#### Required work:
Skip the pictures, and retype the data below in full, exactly.

** Opening Data for the task block **

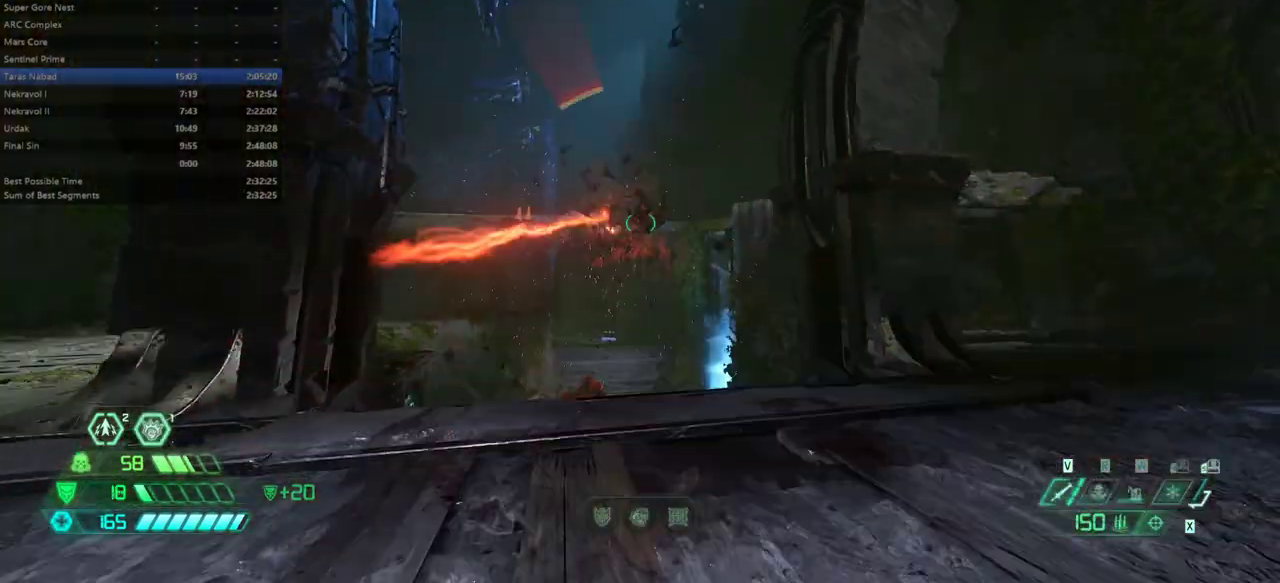
{"keys": ["l"], "mouse": [], "events": [[67, "fw", "down"], [200, "fw", "up"], [300, "bl", "down"], [400, "bl", "up"]]}
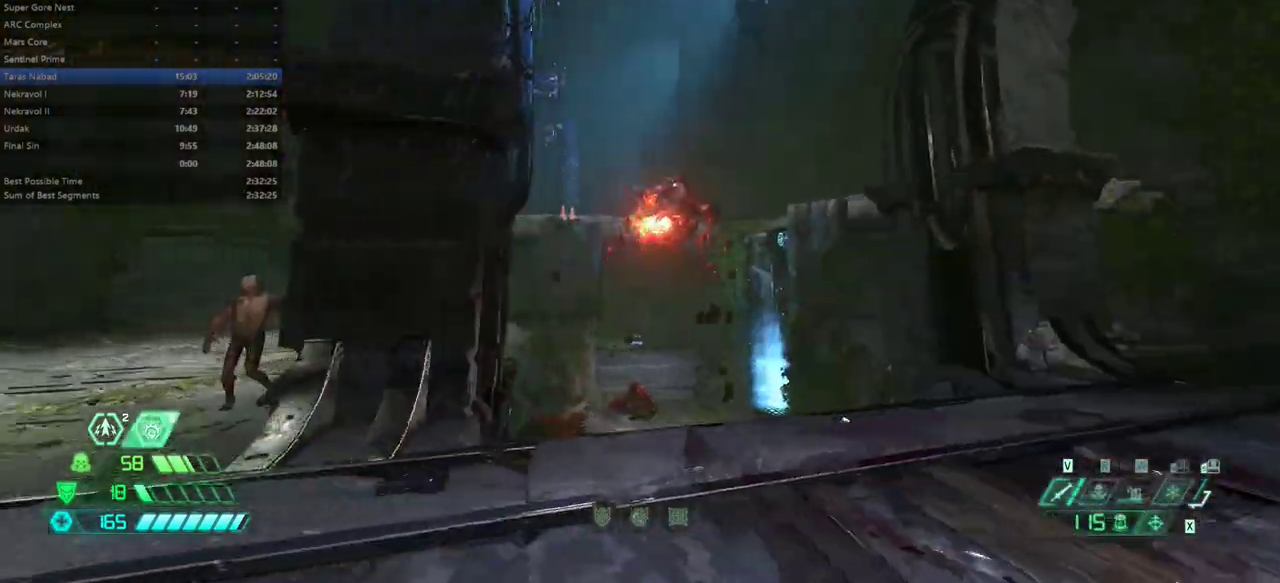
{"keys": ["dash", "l"], "mouse": [], "events": [[33, "l", "up"], [33, "r", "down"], [367, "l", "down"], [367, "r", "up"], [500, "dash", "down"]]}
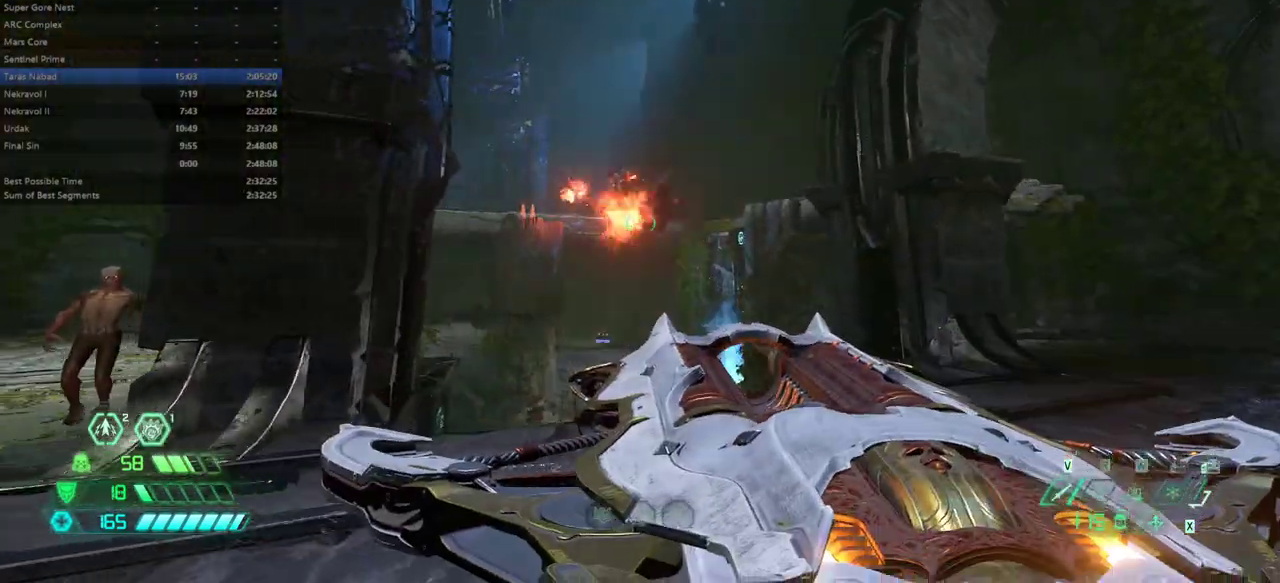
{"keys": ["l"], "mouse": [], "events": [[200, "dash", "up"]]}
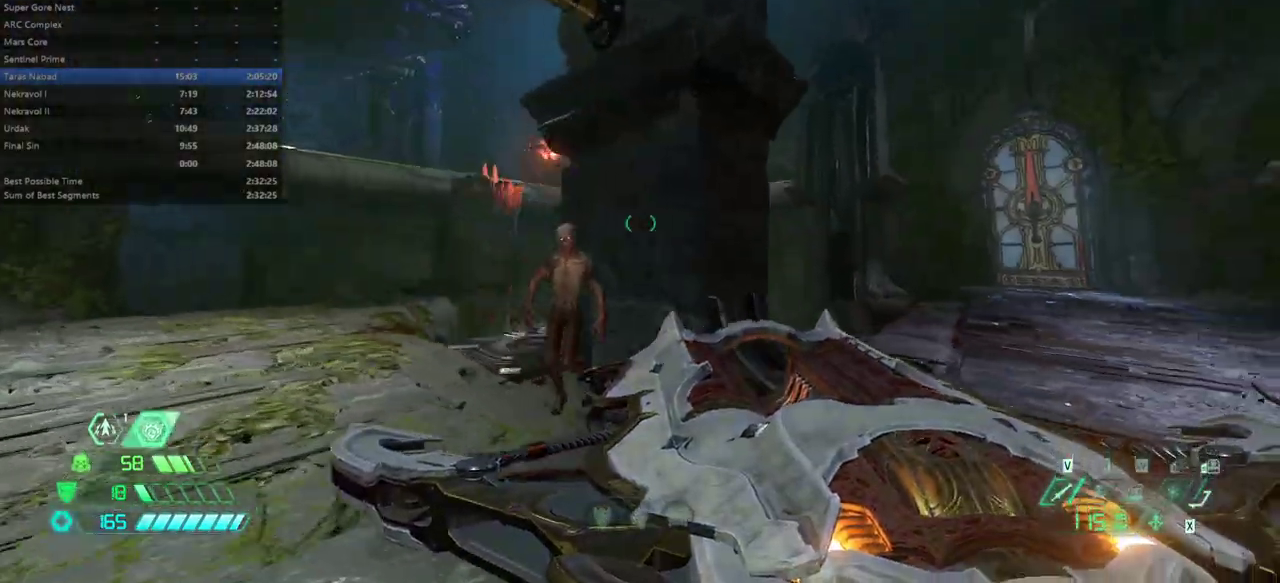
{"keys": ["fw", "l"], "mouse": [], "events": [[67, "dash", "down"], [200, "dash", "up"], [333, "fw", "down"]]}
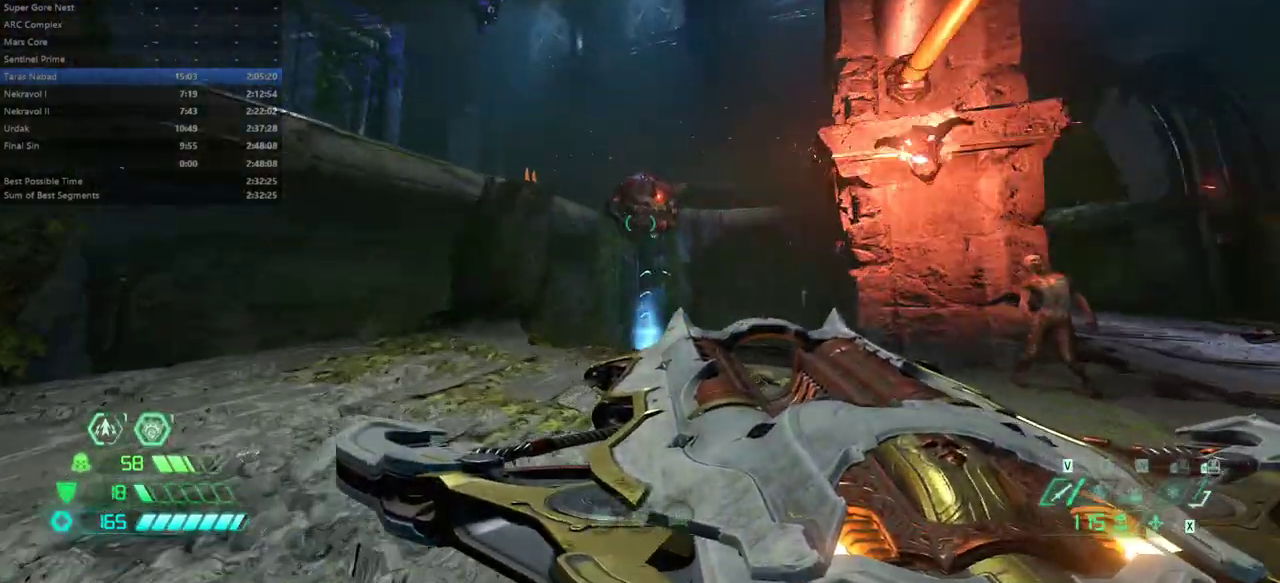
{"keys": ["fw", "l"], "mouse": [], "events": [[167, "l", "up"], [333, "mouse_left", "down"], [400, "mouse_left", "up"], [467, "l", "down"]]}
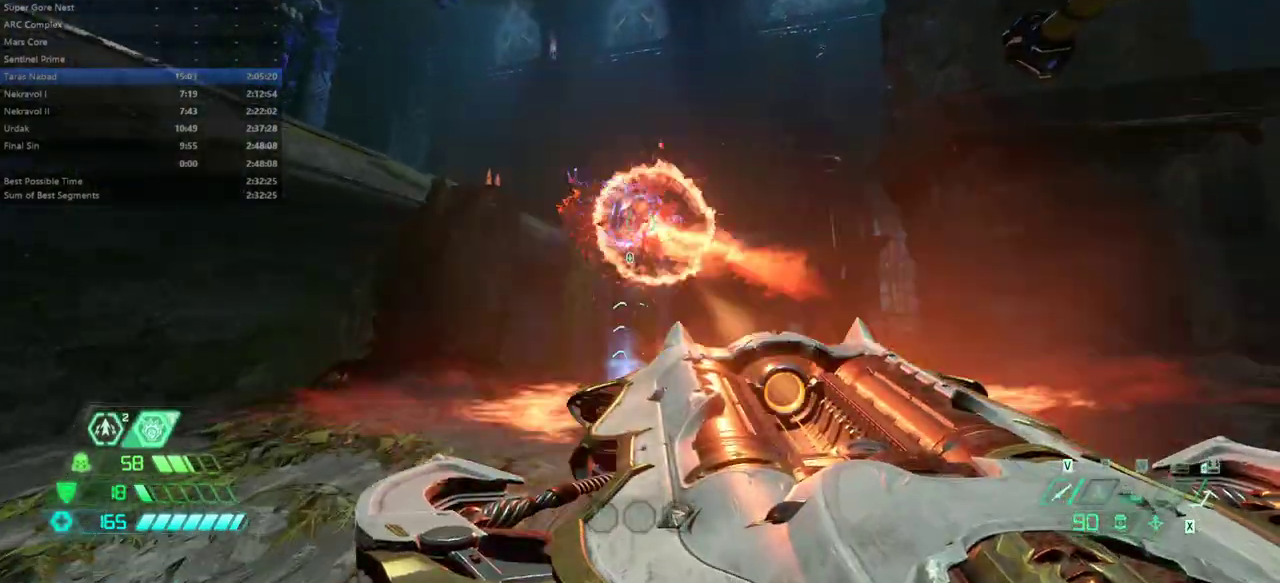
{"keys": ["fw"], "mouse": [], "events": [[233, "l", "up"]]}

** Closing Data for the task block **

#### Response area:
{"keys": ["l"], "mouse": [], "events": [[67, "fw", "down"], [200, "fw", "up"], [300, "bl", "down"], [400, "bl", "up"]]}
{"keys": ["dash", "l"], "mouse": [], "events": [[33, "l", "up"], [33, "r", "down"], [367, "l", "down"], [367, "r", "up"], [500, "dash", "down"]]}
{"keys": ["l"], "mouse": [], "events": [[200, "dash", "up"]]}
{"keys": ["fw", "l"], "mouse": [], "events": [[67, "dash", "down"], [200, "dash", "up"], [333, "fw", "down"]]}
{"keys": ["fw", "l"], "mouse": [], "events": [[167, "l", "up"], [333, "mouse_left", "down"], [400, "mouse_left", "up"], [467, "l", "down"]]}
{"keys": ["fw"], "mouse": [], "events": [[233, "l", "up"]]}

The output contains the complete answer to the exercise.